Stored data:
---*---

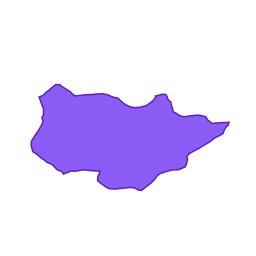 Sollentuna, Stockholm, Sweden, rotated 162°
{"feature_id": "70781695B54178975412741", "entity_name": "Sollentuna", "entity_type": "district", "adm_level": 2, "iso_a3": "SWE", "parent_name": "Sweden", "parent_adm1": "Stockholm", "projection": "equal_earth", "projection_center": [17.924, 59.447], "detail": "fine", "context": "isolated", "style": "filled", "palette": "violet", "viewbox_px": 256, "rotation_deg": 162, "n_neighbors": 0, "source": "geoboundaries", "source_scale": "gbopen_adm2", "svg_char_len": 1631}
<svg xmlns="http://www.w3.org/2000/svg" viewBox="0 0 256 256"><g transform="rotate(162 128 128)"><path d="M179.8,190.4L183.4,191.6L187.9,189.9L192.4,188.1L195.6,186.9L198.7,185.2L203.0,185.0L202.8,179.3L202.5,172.2L204.1,167.0L206.8,164.3L206.6,161.0L208.8,158.0L213.5,153.6L219.4,149.1L223.9,145.3L225.4,141.7L225.8,136.5L225.7,135.5L225.6,134.5L223.3,132.0L221.5,129.1L219.4,125.5L217.9,124.0L215.7,120.4L211.4,116.8L209.2,112.1L208.1,110.0L206.0,108.3L204.6,107.2L204.0,105.9L203.7,104.5L203.5,104.1L195.4,104.7L191.0,103.1L184.3,102.2L180.5,100.8L176.7,99.0L171.8,97.1L168.0,95.5L169.7,93.2L171.8,91.1L173.2,87.3L170.3,82.8L167.4,78.9L164.8,76.2L158.9,73.8L154.0,72.9L147.6,71.5L144.1,70.8L139.7,68.5L137.4,65.8L134.5,64.4L130.4,66.0L123.1,68.6L118.4,70.9L115.2,73.4L111.4,74.8L106.5,74.8L98.9,74.5L94.8,73.2L91.9,72.7L85.5,73.4L83.2,76.2L81.1,79.9L80.8,82.8L77.6,84.7L72.1,85.8L67.7,86.5L63.1,87.7L54.6,89.6L48.5,91.8L43.2,92.5L39.2,93.4L37.7,95.5L34.9,98.4L31.8,99.7L30.2,102.3L32.6,102.8L36.3,103.9L39.7,104.8L43.8,105.8L46.9,106.4L48.0,108.7L49.7,110.8L50.5,114.5L54.5,117.2L57.2,118.5L61.0,119.5L65.7,120.4L71.4,121.4L74.9,123.7L77.6,127.1L80.0,129.5L79.6,132.5L79.6,137.6L79.3,139.8L80.7,141.5L81.2,143.6L81.2,146.2L81.9,148.4L85.1,149.5L89.4,149.7L92.0,149.9L91.9,149.1L94.8,146.8L98.6,145.2L103.6,143.7L109.7,143.9L115.5,145.3L119.6,147.6L123.1,151.0L124.8,153.1L127.2,157.2L128.3,159.5L131.6,161.3L134.8,163.8L137.4,166.2L141.8,168.5L147.6,170.1L152.0,171.0L157.5,172.6L162.2,173.5L168.0,174.7L170.1,176.9L171.8,180.6L176.2,185.7L180.0,190.3L179.8,190.4Z" fill="#8b5cf6" stroke="#5b21b6" stroke-width="1.5"/></g></svg>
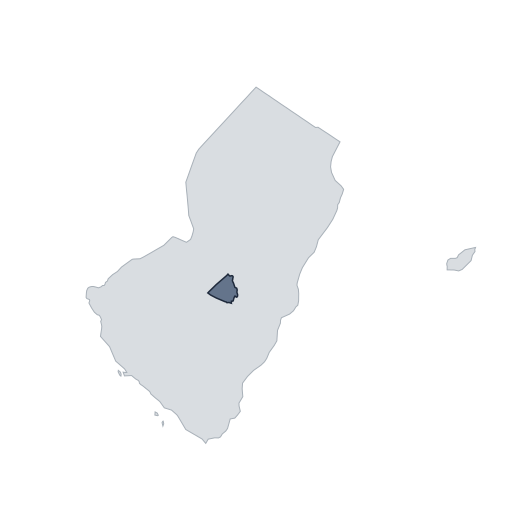 location of Arma'a, Shabwah, Yemen, rotated 323°
{"feature_id": "15242507B99813098953418", "entity_name": "Arma'a", "entity_type": "district", "adm_level": 2, "iso_a3": "YEM", "parent_name": "Yemen", "parent_adm1": "Shabwah", "projection": "equal_earth", "projection_center": [47.238, 15.391], "detail": "fine", "context": "in_parent", "style": "filled", "palette": "slate", "viewbox_px": 512, "rotation_deg": 323, "n_neighbors": 0, "source": "geoboundaries", "source_scale": "gbopen_adm2", "svg_char_len": 4361}
<svg xmlns="http://www.w3.org/2000/svg" viewBox="0 0 512 512"><g transform="rotate(323 256 256)"><path d="M391.8,215.4L376.8,222.6L372.8,225.8L369.2,229.7L366.6,234.7L364.7,243.3L366.2,251.3L366.1,255.5L362.3,258.3L358.6,260.3L354.6,263.4L352.1,264.2L350.1,266.7L347.8,268.4L339.4,272.9L330.2,276.3L315.5,280.5L309.8,285.0L304.7,288.0L296.9,289.0L286.1,293.2L280.1,296.7L272.7,302.3L271.1,304.0L269.8,308.1L267.5,311.7L263.0,317.5L259.7,320.5L257.4,320.6L253.0,322.3L247.9,322.6L239.2,320.6L237.0,322.0L235.1,324.3L228.5,328.3L221.6,336.3L216.7,338.4L208.6,340.9L203.0,344.2L199.2,345.6L194.3,346.2L185.3,345.9L176.7,347.1L168.8,349.4L165.1,353.6L160.8,360.4L153.9,363.2L152.2,365.6L150.0,370.6L145.5,371.9L141.5,372.7L137.3,370.6L129.5,376.6L126.5,377.6L122.0,377.8L118.8,379.1L116.5,378.7L113.7,376.4L107.6,373.5L103.1,375.4L102.8,369.7L95.5,352.3L97.2,337.1L97.2,335.0L95.8,328.2L91.4,322.1L91.6,314.3L90.2,308.7L89.0,302.9L89.4,301.4L89.5,300.0L87.3,291.2L86.6,289.4L86.3,287.5L87.1,286.1L87.1,284.5L85.9,281.8L84.7,276.6L78.8,272.6L80.0,268.8L81.2,270.1L82.7,271.3L83.0,268.8L83.1,267.0L80.7,255.5L84.5,240.3L83.4,226.6L89.0,221.1L90.5,219.4L91.3,217.9L92.6,214.8L94.4,213.8L95.1,210.5L95.1,208.9L93.9,207.4L93.1,203.6L93.4,198.8L93.7,196.7L94.3,193.0L96.3,191.6L96.8,190.6L95.3,188.2L95.4,186.8L98.8,182.9L100.1,181.7L102.3,180.5L103.9,180.5L105.9,181.2L107.6,182.3L109.3,184.3L111.0,186.6L113.8,187.4L115.6,187.2L117.1,188.2L118.4,187.7L119.9,186.5L122.2,186.6L124.3,185.2L130.3,184.6L136.0,185.0L142.0,183.9L148.0,184.0L154.0,184.1L155.3,184.2L156.6,184.9L161.7,188.4L165.6,189.1L173.3,190.1L181.6,191.1L188.8,192.0L194.8,191.2L199.9,190.5L201.3,190.6L202.8,192.7L205.8,198.1L208.7,203.2L213.7,203.4L216.9,201.5L220.5,198.8L222.6,196.8L225.1,188.6L226.7,183.2L230.5,177.3L233.6,172.3L237.7,165.7L239.9,162.0L244.4,154.8L248.7,152.0L257.0,146.5L265.1,141.2L270.3,137.8L274.8,136.2L282.3,134.8L291.2,133.2L300.0,131.6L309.5,129.9L320.0,128.0L327.2,126.7L336.3,125.0L344.0,123.7L350.7,122.4L357.7,121.2L359.1,125.2L360.4,129.2L361.8,133.2L363.2,137.2L364.5,141.2L365.9,145.2L367.2,149.2L368.6,153.2L370.0,157.2L371.3,161.2L372.7,165.2L374.1,169.2L375.4,173.2L376.8,177.2L378.2,181.3L379.5,185.3L380.9,189.2L383.0,190.5L384.3,194.2L386.2,199.5L388.1,204.8L389.9,210.1L391.8,215.4ZM413.8,377.9L415.7,378.4L418.5,377.0L426.6,376.8L436.5,381.3L434.6,382.5L433.6,384.2L429.3,385.6L425.0,389.1L412.6,390.8L408.9,389.9L405.9,386.5L400.3,382.1L402.5,379.3L403.0,378.0L403.8,376.8L406.9,374.7L410.0,375.0L413.8,377.9ZM82.3,323.7L81.9,324.5L81.4,324.4L79.5,322.2L81.6,319.8L82.6,322.0L82.3,323.7ZM76.8,269.7L75.8,270.6L75.5,269.1L76.2,265.5L77.2,264.5L77.8,267.1L77.4,268.6L76.8,269.7ZM81.3,334.5L79.3,335.8L80.7,332.5L82.1,331.9L82.5,332.0L81.3,334.5Z" fill="#d9dde1" stroke="#a8b0b8" stroke-width="1"/><path d="M195.3,256.5L196.3,259.9L199.0,265.6L203.9,274.1L204.1,274.2L204.3,274.4L204.5,274.7L204.7,275.3L204.7,275.8L206.5,276.9L207.4,278.3L207.8,278.8L207.9,278.4L208.4,278.3L208.7,277.9L209.1,277.3L209.4,277.5L209.6,277.6L209.9,277.8L210.1,277.9L210.3,278.0L210.6,278.1L210.8,278.1L212.3,276.9L213.7,275.9L214.4,275.6L214.5,275.6L214.7,275.4L214.9,275.3L215.1,275.4L215.2,275.5L215.3,275.7L215.3,276.0L215.4,276.4L215.5,276.6L215.5,277.0L215.9,277.3L216.2,277.3L216.4,277.2L216.5,277.2L216.9,277.1L217.1,276.9L217.3,276.7L217.5,276.5L217.7,276.3L217.9,276.1L218.0,275.8L218.2,275.5L218.3,275.2L218.4,274.9L218.5,274.6L218.6,274.3L218.7,274.0L218.8,273.7L219.0,273.4L219.2,273.2L219.3,273.0L219.5,272.8L219.7,272.6L219.9,272.4L220.1,272.2L220.4,272.0L220.5,271.8L220.7,271.5L220.8,271.2L220.9,270.9L221.0,270.6L221.1,270.3L221.2,270.2L221.1,269.9L221.0,269.7L220.9,269.4L220.7,269.1L220.5,268.9L220.4,268.6L220.3,268.3L220.4,268.0L220.5,267.7L220.6,267.4L220.7,267.1L220.8,266.8L220.9,266.5L221.0,266.2L221.1,265.9L221.2,265.6L221.3,265.3L221.4,265.0L221.5,264.7L221.6,264.3L221.7,264.1L221.8,263.8L221.8,263.4L221.9,263.1L221.9,262.8L222.0,262.5L222.1,262.2L222.2,261.8L222.3,261.6L222.5,261.3L222.7,261.1L222.9,260.9L223.1,260.8L223.4,260.6L223.5,260.4L223.7,260.2L223.9,260.0L224.2,259.8L224.4,259.6L224.6,259.4L224.8,259.2L225.0,259.1L225.2,258.8L225.3,258.5L225.3,257.7L224.5,256.9L223.3,256.5L222.9,255.9L222.7,253.6L221.8,253.8L220.2,254.0L207.0,254.9L203.3,255.4L196.9,256.2L195.3,256.5Z" fill="#64748b" stroke="#1e293b" stroke-width="1.5"/></g></svg>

---*---

*Directions*.
Lay out the stretch from the start of the material through the line containing "location of Arma'a, Shabwah, Yemen, rotated" as a Markdown table with the columns Number and Record line, one row per line and blank lines left out. Leave the pictures out of your answer.

*Completed task*.
| Number | Record line |
|---|---|
| 1 |  Sollentuna, Stockholm, Sweden, rotated 162° |
| 2 | {"feature_id": "70781695B54178975412741", "entity_name": "Sollentuna", "entity_type": "district", "adm_level": 2, "iso_a3": "SWE", "parent_name": "Sweden", "parent_adm1": "Stockholm", "projection": "equal_earth", "projection_center": [17.924, 59.447], "detail": "fine", "context": "isolated", "style": "filled", "palette": "violet", "viewbox_px": 256, "rotation_deg": 162, "n_neighbors": 0, "source": "geoboundaries", "source_scale": "gbopen_adm2", "svg_char_len": 1631} |
| 3 | <svg xmlns="http://www.w3.org/2000/svg" viewBox="0 0 256 256"><g transform="rotate(162 128 128)"><path d="M179.8,190.4L183.4,191.6L187.9,189.9L192.4,188.1L195.6,186.9L198.7,185.2L203.0,185.0L202.8,179.3L202.5,172.2L204.1,167.0L206.8,164.3L206.6,161.0L208.8,158.0L213.5,153.6L219.4,149.1L223.9,145.3L225.4,141.7L225.8,136.5L225.7,135.5L225.6,134.5L223.3,132.0L221.5,129.1L219.4,125.5L217.9,124.0L215.7,120.4L211.4,116.8L209.2,112.1L208.1,110.0L206.0,108.3L204.6,107.2L204.0,105.9L203.7,104.5L203.5,104.1L195.4,104.7L191.0,103.1L184.3,102.2L180.5,100.8L176.7,99.0L171.8,97.1L168.0,95.5L169.7,93.2L171.8,91.1L173.2,87.3L170.3,82.8L167.4,78.9L164.8,76.2L158.9,73.8L154.0,72.9L147.6,71.5L144.1,70.8L139.7,68.5L137.4,65.8L134.5,64.4L130.4,66.0L123.1,68.6L118.4,70.9L115.2,73.4L111.4,74.8L106.5,74.8L98.9,74.5L94.8,73.2L91.9,72.7L85.5,73.4L83.2,76.2L81.1,79.9L80.8,82.8L77.6,84.7L72.1,85.8L67.7,86.5L63.1,87.7L54.6,89.6L48.5,91.8L43.2,92.5L39.2,93.4L37.7,95.5L34.9,98.4L31.8,99.7L30.2,102.3L32.6,102.8L36.3,103.9L39.7,104.8L43.8,105.8L46.9,106.4L48.0,108.7L49.7,110.8L50.5,114.5L54.5,117.2L57.2,118.5L61.0,119.5L65.7,120.4L71.4,121.4L74.9,123.7L77.6,127.1L80.0,129.5L79.6,132.5L79.6,137.6L79.3,139.8L80.7,141.5L81.2,143.6L81.2,146.2L81.9,148.4L85.1,149.5L89.4,149.7L92.0,149.9L91.9,149.1L94.8,146.8L98.6,145.2L103.6,143.7L109.7,143.9L115.5,145.3L119.6,147.6L123.1,151.0L124.8,153.1L127.2,157.2L128.3,159.5L131.6,161.3L134.8,163.8L137.4,166.2L141.8,168.5L147.6,170.1L152.0,171.0L157.5,172.6L162.2,173.5L168.0,174.7L170.1,176.9L171.8,180.6L176.2,185.7L180.0,190.3L179.8,190.4Z" fill="#8b5cf6" stroke="#5b21b6" stroke-width="1.5"/></g></svg> |
| 4 |  location of Arma'a, Shabwah, Yemen, rotated 323° |